With reference to FIG. 7D, a first portion 13a of the blocking lever 12 may be rotatably coupled to the housing portion 14 at a first pivot portion of the housing portion 14 and a second portion 13b of the blocking lever 12 may be rotatably coupled to the housing portion 14 at a second pivot portion of the housing portion 14. The first portion 13a and the second portion 13b of the blocking lever 12 are configured such that the blocking lever 12 pivots between the first lever position to the second lever position about a pivot axis 32, which is illustrated in FIGS. 7B and 7C. In some embodiments, the first portion 13a of the blocking lever 12 may include a first of a pair of aligned bosses that may be received into corresponding cylindrical internal walls (not shown) that are disposed at the first pivot portion of the housing portion 14. The second portion 13b of the blocking lever 12 may further include a second of the pair of aligned bosses that may be received into corresponding cylindrical internal walls (not shown) that are disposed at the second pivot portion of the housing portion 14. So disposed, a rotational axis of each of the first portion 13a and the second portion 13b of the blocking lever 12 are coaxially aligned with the pivot axis 32, and the pivot axis 32 may be normal to a shaft axis 19 (see FIG. 1B) that extends along the shaft 18 that is coupled to the housing portion 14. A first end of a spring 28 may be coupled to a portion of the blocking lever 12 and a second end of the spring 28 may be coupled to a portion of the interior portion of the housing portion 14 such that the blocking lever 12 is biased into the first lever position by the spring 28.
Referring to FIG. 1A, the suturing device 10 includes the shaft 18 that extends from a proximal end 22 to a distal end 20 along the shaft axis 19, and a portion of the shaft 18 (e.g., a portion of the proximal end 22 of the shaft 18) may extend into the interior of the housing portion 14. The shaft axis 19 may be linear from the proximal end 22 to the distal end 20, and the shaft axis 19 may extend or generally extend in a direction along or parallel to the X-axis of the reference coordinate system of FIG. 1A. In some embodiments, one or more portions of the shaft 18 may be non-linear. In other embodiment, one or more portions of the shaft 18 may extend along the shaft axis 19, and one of more portions of the shaft 18 may be linear but may extend at an angle to the shaft axis 19. The shaft 18 may be rigid, but in other embodiments, the shaft 18 may be flexible or may have one or more portions that are flexible.
The shaft 18, or one or more portions of the shaft 18, may have the general shape of an elongated hollow tube having an interior surface 120 (illustrated in FIG. 1G) that defines an interior portion 109 that extends from the proximal end 22 to the distal end 20 of the shaft 18. The shaft 18 and the interior surface 120 may have any suitable cross-sectional shape or combination of shapes normal to the shaft axis 19. For example, the shaft 18 may have the general shape of an elongated cylinder, and the interior surface 120 may have a circular cross-sectional shape when viewed normal to the shaft axis 19.

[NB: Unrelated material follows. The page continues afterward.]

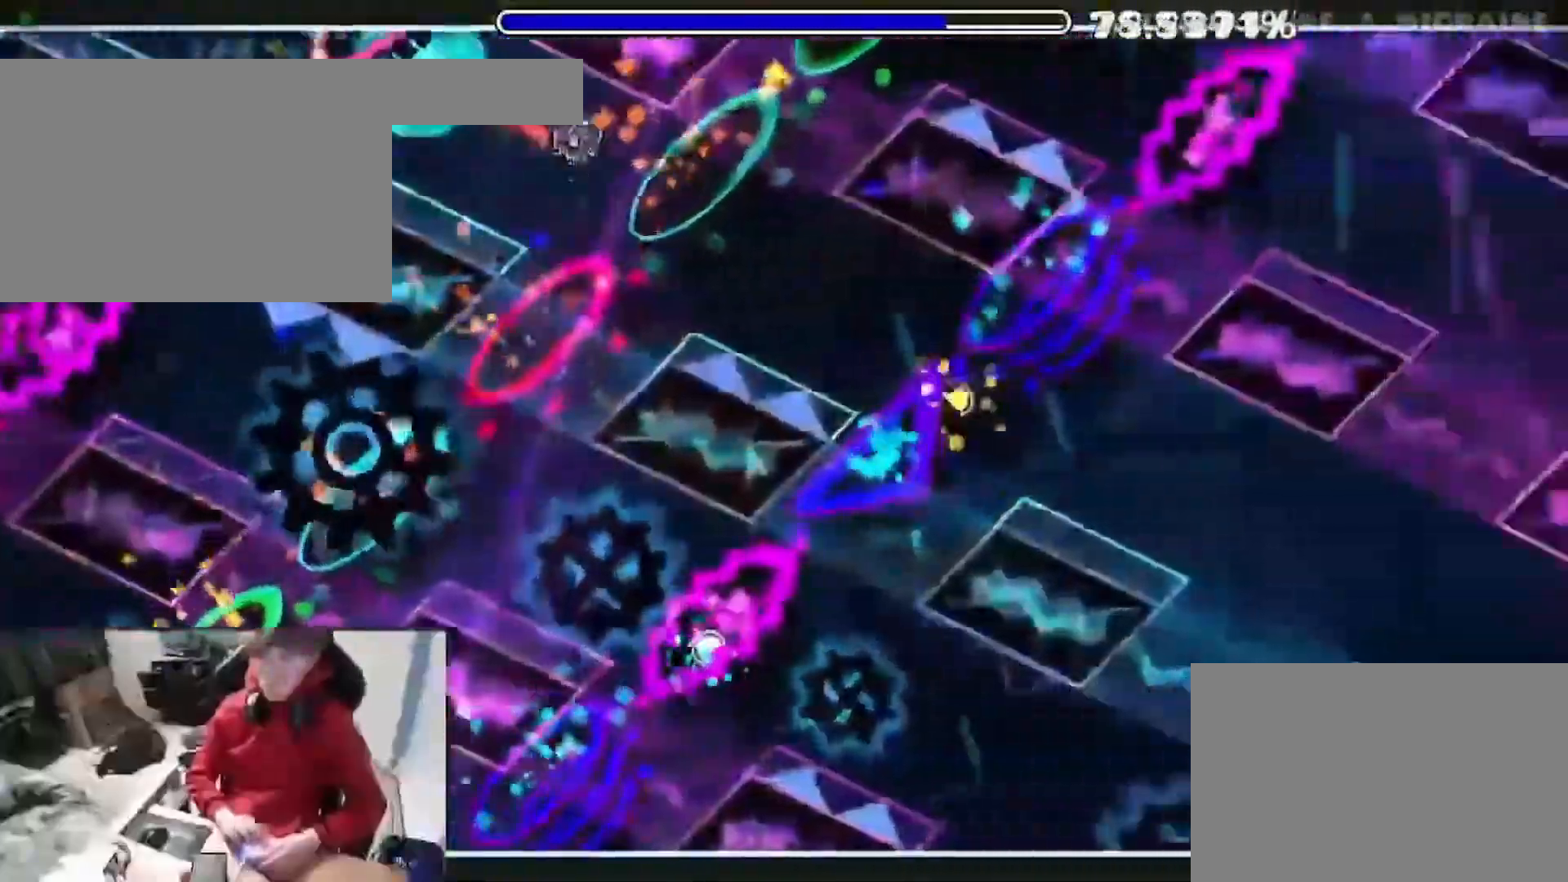
{"keys": [], "events": [[167, "space", "down"], [350, "space", "up"]]}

The suturing device 10 may also include an actuation assembly 34 that includes two or more actuation levers 36, as illustrated in FIG. 1F. While the embodiment of FIGS. 1A to 1C includes a first actuation lever 36a, a second actuation lever 36b, a third actuation lever 36c, a fourth actuation lever 36d, a fifth actuation lever 36e, and a sixth actuation lever 36f, other embodiments may include only a first actuation lever 36a and a second actuation lever 36b, or a first actuation lever 36a, a second actuation lever 36b, a third actuation lever 36c, and a fourth actuation lever 36d. Other embodiments may have a seventh actuation lever and an eighth actuation lever, etc.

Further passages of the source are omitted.